The new law provides for Maori to claim customary rights over the foreshore and seabed. While customary rights will only
lead to a freehold title if a special Act of Parliament is passed, these rights will undoubtedly have a similar effect
through the creation of Maori reserves and management rights. As a result, control over properties and resources that
have traditionally belonged to all New Zealanders will be passed over to Maori.
As defined in the Bill, the “foreshore and seabed” includes not only the beaches, seabed, and the river beds that are
part of the coastal marine area, but also the sea out to our territorial limits. It also includes the “air space above”
as well as the “subsoil, bedrock, and other matters below”.
It was only last month that a row arose over local Maori wanting to charge for the use of the air space above Lake
Taupo. In the furore that followed it became clear that the move would have covered floatplane landings, bungee jumping,
bridges over rivers, and the hole-in-one golf. Speculation was rife that charges would be laid for boat ramps, marina
berths, moorings and the like.
While that issue is presently under negotiation between Maori and the Crown, it now appears that it has been the
intention of the Government to railroad through the gifting of the management of the ‘air space’ areas above the sea to
any Iwi who can prove that they have a customary right.

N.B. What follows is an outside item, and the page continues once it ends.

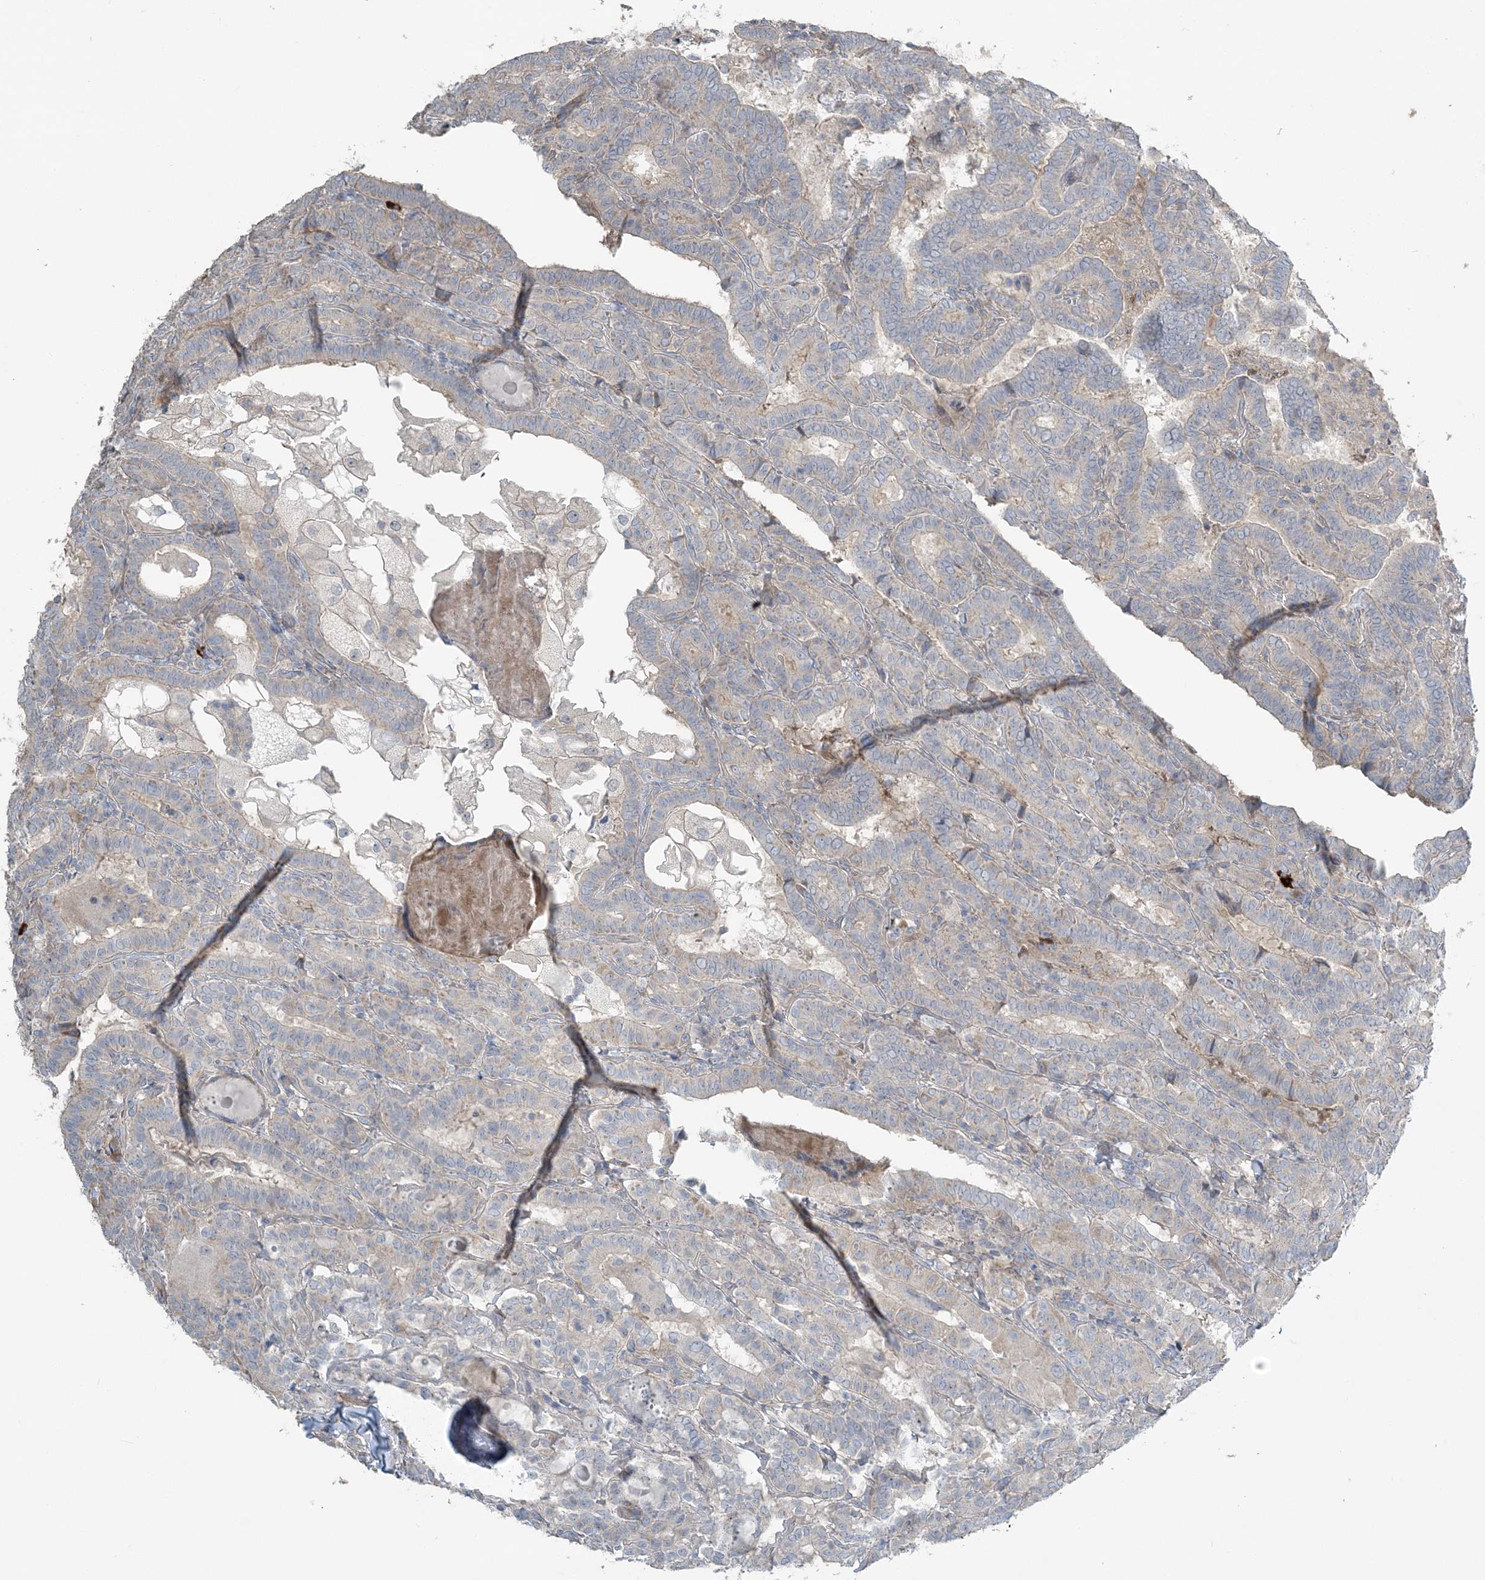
{"staining": {"intensity": "negative", "quantity": "none", "location": "none"}, "tissue": "thyroid cancer", "cell_type": "Tumor cells", "image_type": "cancer", "snomed": [{"axis": "morphology", "description": "Papillary adenocarcinoma, NOS"}, {"axis": "topography", "description": "Thyroid gland"}], "caption": "High magnification brightfield microscopy of thyroid papillary adenocarcinoma stained with DAB (3,3'-diaminobenzidine) (brown) and counterstained with hematoxylin (blue): tumor cells show no significant positivity.", "gene": "SLC4A10", "patient": {"sex": "female", "age": 72}}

This outrageous development will enable Maori to claim royalties for planes, helicopters, hot air balloons and the like,
disadvantaging the majority of New Zealanders who have always had free access to this common resource.
But it probably won’t stop there. It is highly likely that the inclusion of the ‘subsoil, bedrock, and other matters’
below the seabed in the Bill will lead to claims for royalties on oil and gas reserves. While the Prime Minister
reassured New Zealanders last May that Maori claims for oil and gas reserves would not be considered, it now appears
that Labour is passing them into Maori control through the backdoor.
Under the foreshore and seabed legislation, it appears that any Maori who can establish customary rights over an area
that produces oil and gas will be entitled to management rights. That exposes the Prime Minister's reassurance that they
would be protected in the common good as hollow words, and opens up the opportunity for Maori to pursue royalty payments
worth billions of dollars.
The Foreshore and Seabed Bill effectively expands the Resource Management Act. Yet the RMA is one of the most
problematic pieces of legislation on New Zealand's statute books and has been held up as the single most important
barrier to progress and development within New Zealand.
So rather than sort out the RMA for the good of New Zealand’s future, the Labour Government has chosen to expand its web
of failings and complexities.
Take the case of wahi tapu, which the Foreshore and Seabed Bill protects under threat of access restriction, police
intervention or a fine of up to $5,000. In the debate in the House, Labour MPs claimed that the seabed and foreshore
contained many Maori burial grounds that needed special recognition and protection. They explained that wave movements
over these burial grounds have mixed blood and bone creating sand that was wähi tapu and in need of protection.
This problematic issue has already come to public attention two years ago when an Auckland community board wanted to
bring sand by barge from the Coromandel to replenish a rocky part of their North Shore beach. The proposal was met with
opposition from local Maori who claimed that it was culturally unacceptable to mix sand from one area to another.
Last year the issue arose again, this time over Maori opposition to a plan to take sand from the Kaipara district to
replenish Auckland's Kohimarama beach.
When will it end? The whole situation over Maori claims, wahi tapu and the like has already got completely out of
control, yet Labour, through this Foreshore and Seabed Bill, will not only enshrine this nonsense and make the situation
much worse, but will also turn New Zealand into an international laughing stock.